| Set exercise |
Rewrite the data below, replacing every occurrence of "Markdown bold" with "bold type" and keeping everything else unchanged. Leave the pictures out of your version.

| Records provided |
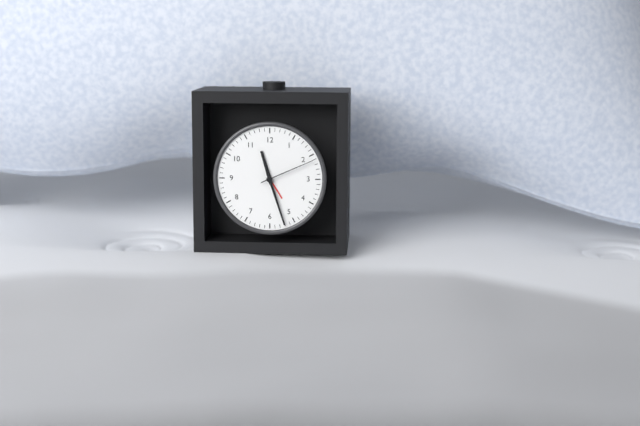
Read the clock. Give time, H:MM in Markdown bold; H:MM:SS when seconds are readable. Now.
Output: **11:27:11**
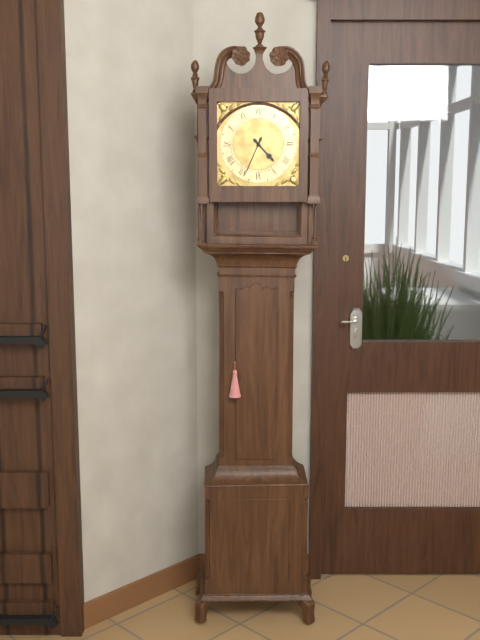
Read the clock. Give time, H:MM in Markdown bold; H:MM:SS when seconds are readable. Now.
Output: **4:34**
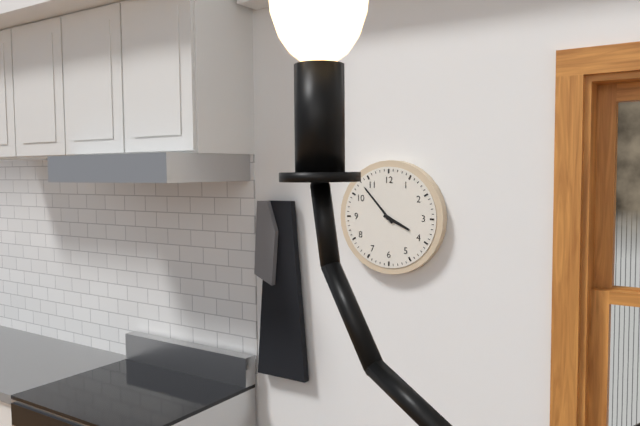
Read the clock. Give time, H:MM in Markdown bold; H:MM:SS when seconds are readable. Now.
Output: **3:53**
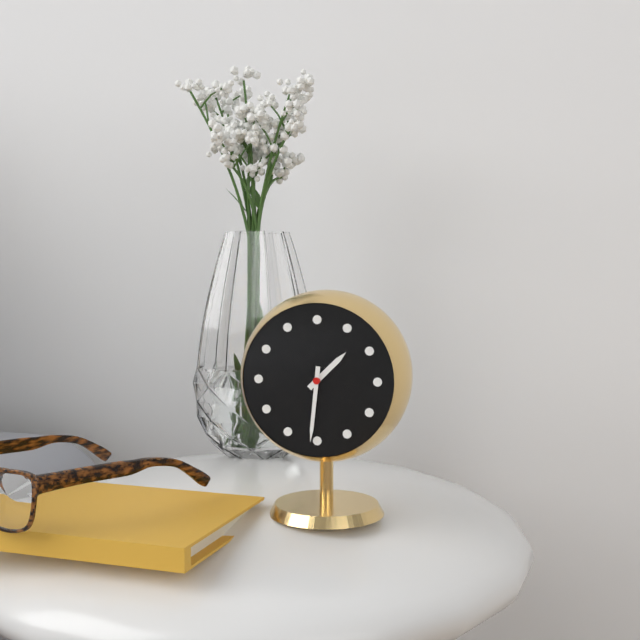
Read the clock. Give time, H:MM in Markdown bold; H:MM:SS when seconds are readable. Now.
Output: **1:31**
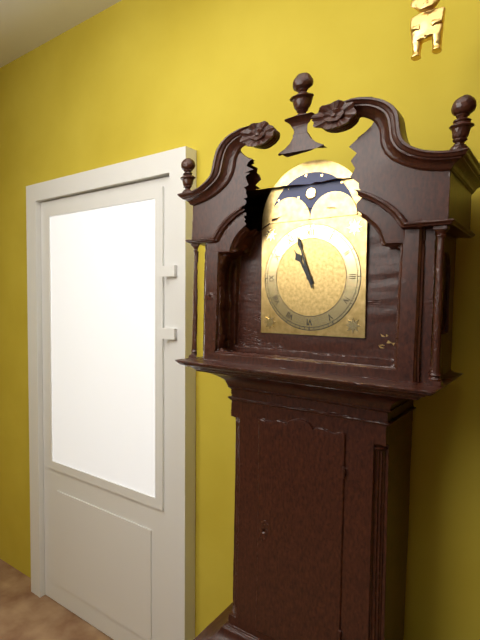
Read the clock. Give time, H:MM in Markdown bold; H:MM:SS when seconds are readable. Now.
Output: **10:57**
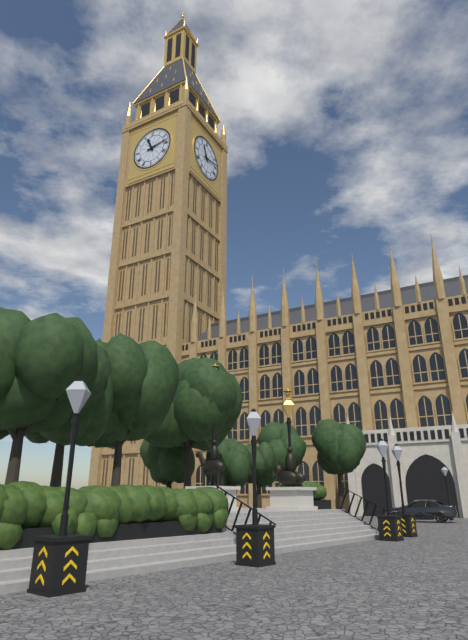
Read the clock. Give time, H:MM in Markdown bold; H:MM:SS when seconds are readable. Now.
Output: **11:13**
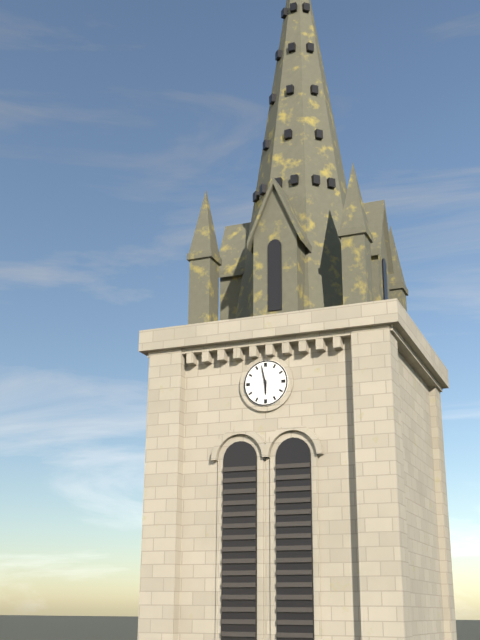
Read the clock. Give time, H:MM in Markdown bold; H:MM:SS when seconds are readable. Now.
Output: **5:58**
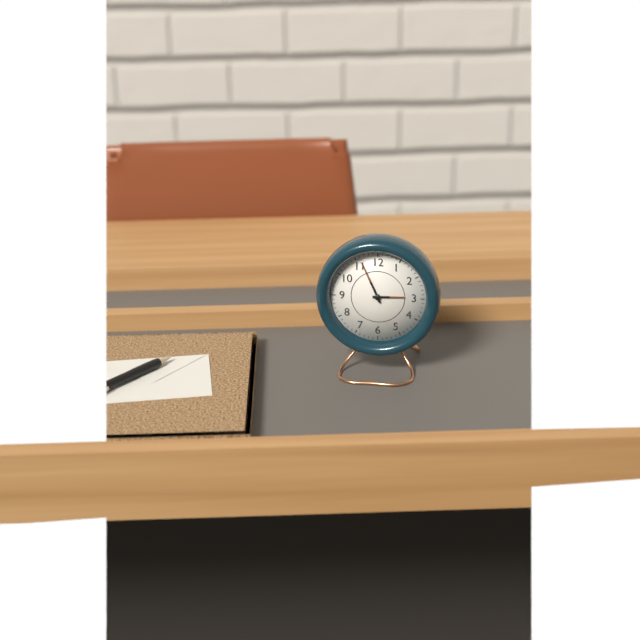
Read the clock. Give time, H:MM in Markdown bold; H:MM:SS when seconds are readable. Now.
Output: **2:56**
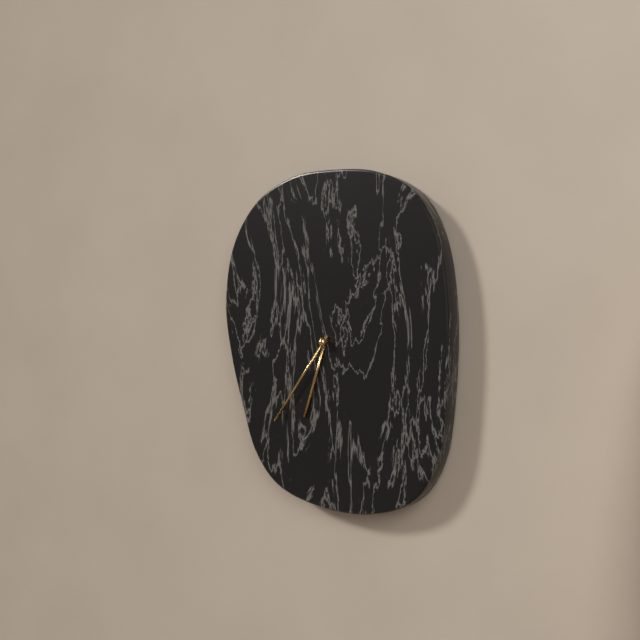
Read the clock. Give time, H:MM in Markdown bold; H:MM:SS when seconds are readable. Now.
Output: **6:36**
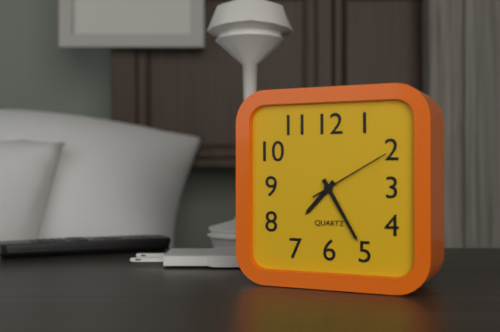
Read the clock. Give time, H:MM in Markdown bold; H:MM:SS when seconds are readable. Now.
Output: **7:25:10**
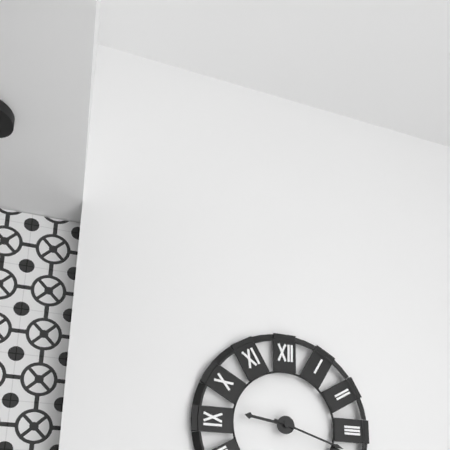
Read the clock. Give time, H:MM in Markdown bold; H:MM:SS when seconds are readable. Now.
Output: **9:18**
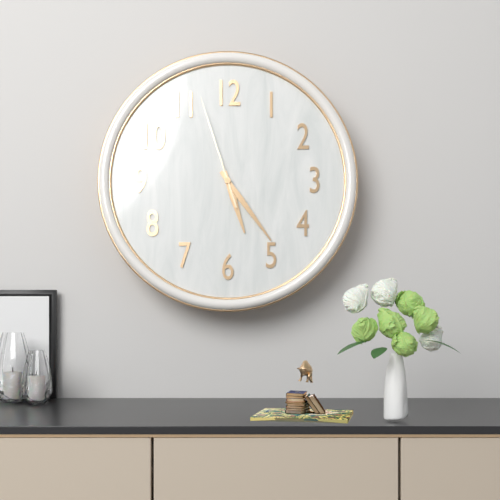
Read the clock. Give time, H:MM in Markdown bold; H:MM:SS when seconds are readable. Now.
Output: **5:24:57**
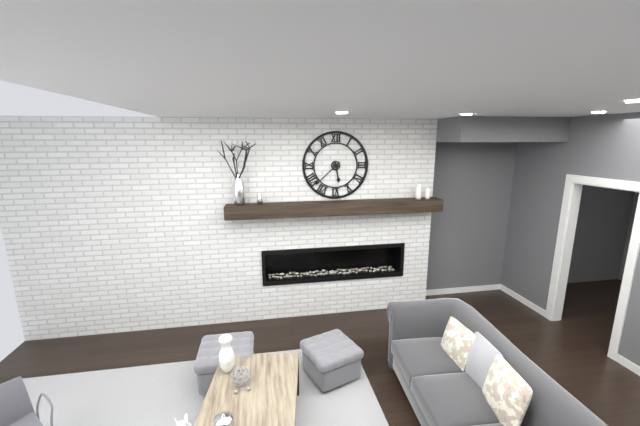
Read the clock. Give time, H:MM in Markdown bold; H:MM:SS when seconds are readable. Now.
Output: **5:38**
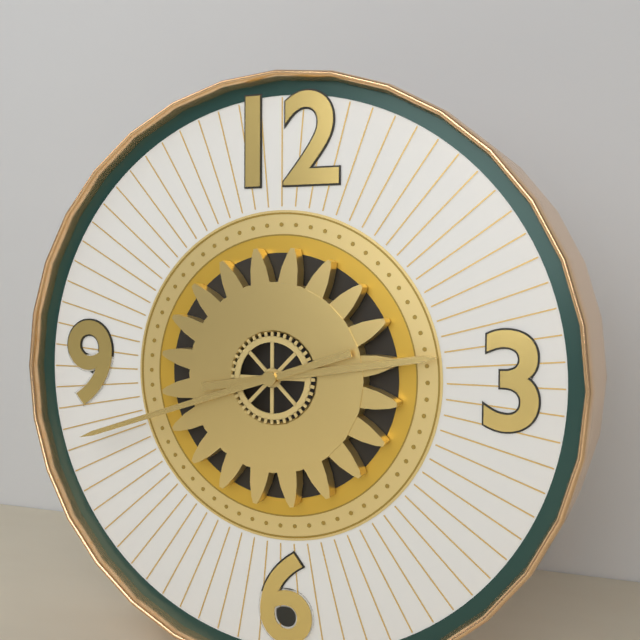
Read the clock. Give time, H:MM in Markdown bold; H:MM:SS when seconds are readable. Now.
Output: **2:42**
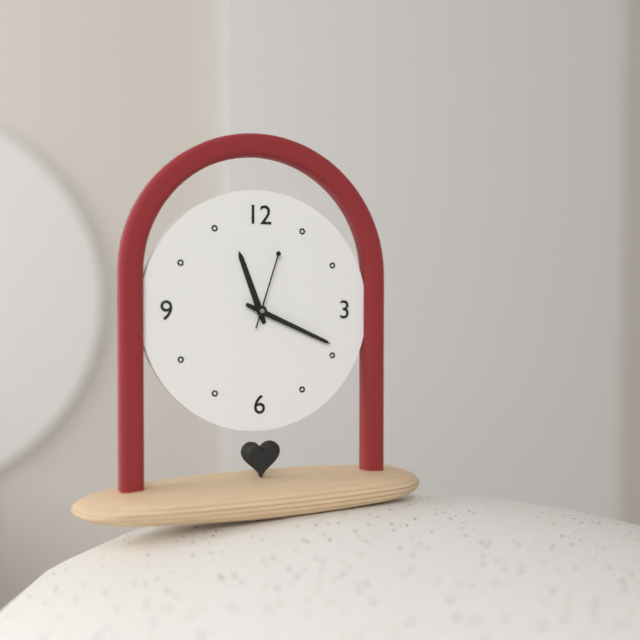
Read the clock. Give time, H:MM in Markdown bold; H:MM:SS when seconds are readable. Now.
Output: **11:19:03**
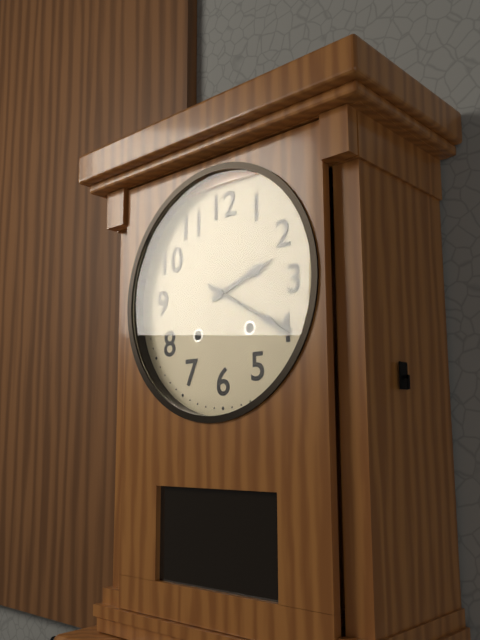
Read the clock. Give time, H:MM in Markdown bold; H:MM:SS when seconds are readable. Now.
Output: **2:20**
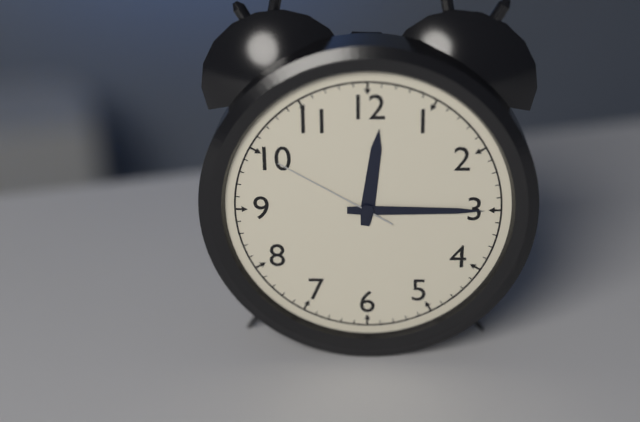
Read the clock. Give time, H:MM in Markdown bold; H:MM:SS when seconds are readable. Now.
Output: **12:15:50**
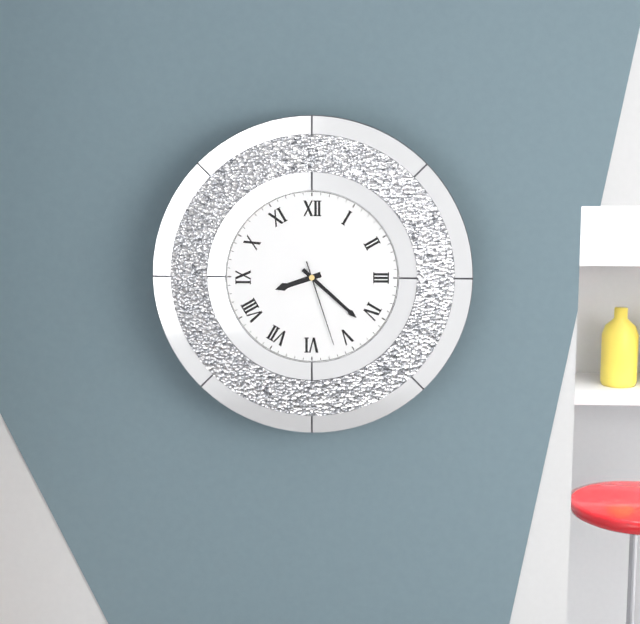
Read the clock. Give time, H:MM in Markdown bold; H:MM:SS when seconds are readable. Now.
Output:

| The result |
Read the clock. Give time, H:MM in bold type; H:MM:SS when seconds are readable. Now.
Output: **11:27:11**
Read the clock. Give time, H:MM in bold type; H:MM:SS when seconds are readable. Now.
Output: **4:34**
Read the clock. Give time, H:MM in bold type; H:MM:SS when seconds are readable. Now.
Output: **3:53**
Read the clock. Give time, H:MM in bold type; H:MM:SS when seconds are readable. Now.
Output: **1:31**
Read the clock. Give time, H:MM in bold type; H:MM:SS when seconds are readable. Now.
Output: **10:57**
Read the clock. Give time, H:MM in bold type; H:MM:SS when seconds are readable. Now.
Output: **11:13**
Read the clock. Give time, H:MM in bold type; H:MM:SS when seconds are readable. Now.
Output: **5:58**
Read the clock. Give time, H:MM in bold type; H:MM:SS when seconds are readable. Now.
Output: **2:56**
Read the clock. Give time, H:MM in bold type; H:MM:SS when seconds are readable. Now.
Output: **6:36**
Read the clock. Give time, H:MM in bold type; H:MM:SS when seconds are readable. Now.
Output: **7:25:10**
Read the clock. Give time, H:MM in bold type; H:MM:SS when seconds are readable. Now.
Output: **9:18**
Read the clock. Give time, H:MM in bold type; H:MM:SS when seconds are readable. Now.
Output: **5:24:57**
Read the clock. Give time, H:MM in bold type; H:MM:SS when seconds are readable. Now.
Output: **5:38**
Read the clock. Give time, H:MM in bold type; H:MM:SS when seconds are readable. Now.
Output: **2:42**
Read the clock. Give time, H:MM in bold type; H:MM:SS when seconds are readable. Now.
Output: **11:19:03**
Read the clock. Give time, H:MM in bold type; H:MM:SS when seconds are readable. Now.
Output: **2:20**
Read the clock. Give time, H:MM in bold type; H:MM:SS when seconds are readable. Now.
Output: **12:15:50**
Read the clock. Give time, H:MM in bold type; H:MM:SS when seconds are readable. Now.
Output:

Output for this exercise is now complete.